• **Work item**
Output each record below exactly as it stands, leaving out the pictures.

• **Entries supplied**
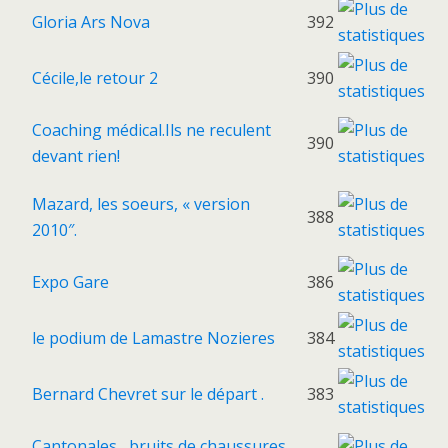
Gloria Ars Nova
392
Cécile,le retour 2
390
Coaching médical.Ils ne reculent
390
devant rien!
Mazard, les soeurs, « version
388
2010″.
Expo Gare
386
le podium de Lamastre Nozieres
384
Bernard Chevret sur le départ .
383
Cantonales , bruits de chaussures.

• **Output of the exercise**
Gloria Ars Nova
392
Cécile,le retour 2
390
Coaching médical.Ils ne reculent
390
devant rien!
Mazard, les soeurs, « version
388
2010″.
Expo Gare
386
le podium de Lamastre Nozieres
384
Bernard Chevret sur le départ .
383
Cantonales , bruits de chaussures.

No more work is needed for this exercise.